After about 30 minutes we went back to the ship where getting off the zodiac onto the gangway was even more harrowing.  The swells had gotten bigger, and there were a few tense moments as it took about four attempts for the crew to secure the boat to the gangway. But hey, in the crew we trust!

All smiles before disembarking

Wildlife Feeding Extravaganza

After leaving Elephant Island, we sailed past Cornwallis Island where we first spotted a bunch of whale spouts out in the distance.  As we made our way towards the action, we found ourselves in the middle of a spectacular feeding frenzy. There were Fin Whales, Humpbacks, hundreds of Chinstrap Penguins, a few Gentoos, and thousands of seabirds all gorging in a literal “all you can eat” seafood buffet.

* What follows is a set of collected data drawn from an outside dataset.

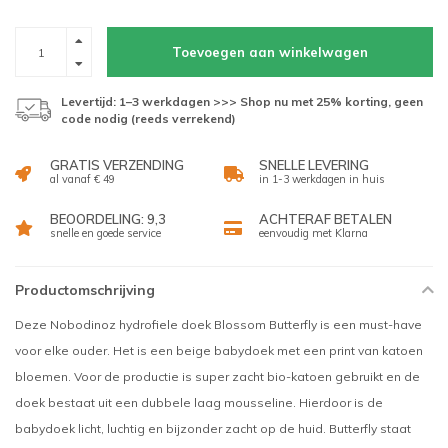
Toevoegen aan winkelwagen
Levertijd: 1–3 werkdagen >>> Shop nu met 25% korting, geen
code nodig (reeds verrekend)
GRATIS VERZENDING
SNELLE LEVERING
al vanaf € 49
in 1-3 werkdagen in huis
BEOORDELING: 9,3
ACHTERAF BETALEN
snelle en goede service
eenvoudig met Klarna
Productomschrijving
Deze Nobodinoz hydrofiele doek Blossom Butterfly is een must-have
voor elke ouder. Het is een beige babydoek met een print van katoen
bloemen. Voor de productie is super zacht bio-katoen gebruikt en de
doek bestaat uit een dubbele laag mousseline. Hierdoor is de
babydoek licht, luchtig en bijzonder zacht op de huid. Butterfly staat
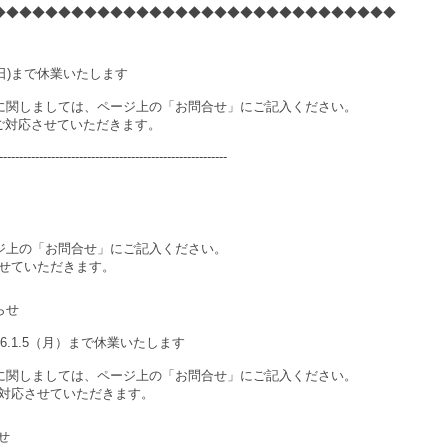
◆◆◆◆◆◆◆◆◆◆◆◆◆◆◆◆◆◆◆◆◆◆◆◆◆◆◆◆◆◆◆
16(日)まで休業いたします
に関しましては、ページ上の「お問合せ」にご記入ください。
次ご対応させていただきます。
---------------------------------------------------------
ジ上の「お問合せ」にご記入ください。
させていただきます。
らせ
2026.1.5（月）まで休業いたします
に関しましては、ページ上の「お問合せ」にご記入ください。
ご対応させていただきます。
せ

Whales circled our boat, swallowing vast quantities of krill, while groups of hundreds of penguins porpoised, eagerly chasing their meals, and diving birds swooped down to gulp mouthfuls of fish and krill. It was estimated that we were surrounded by at least 50 whales, possibly even more. The scene was so extraordinary that it was tough to focus with all the action unfolding before us.

The rest of this extraordinary day was spent in lectures and capped off with music from Jeff and Jacinthe.

Note: We were disappointed to learn that there were NO elephants on Elephant Island.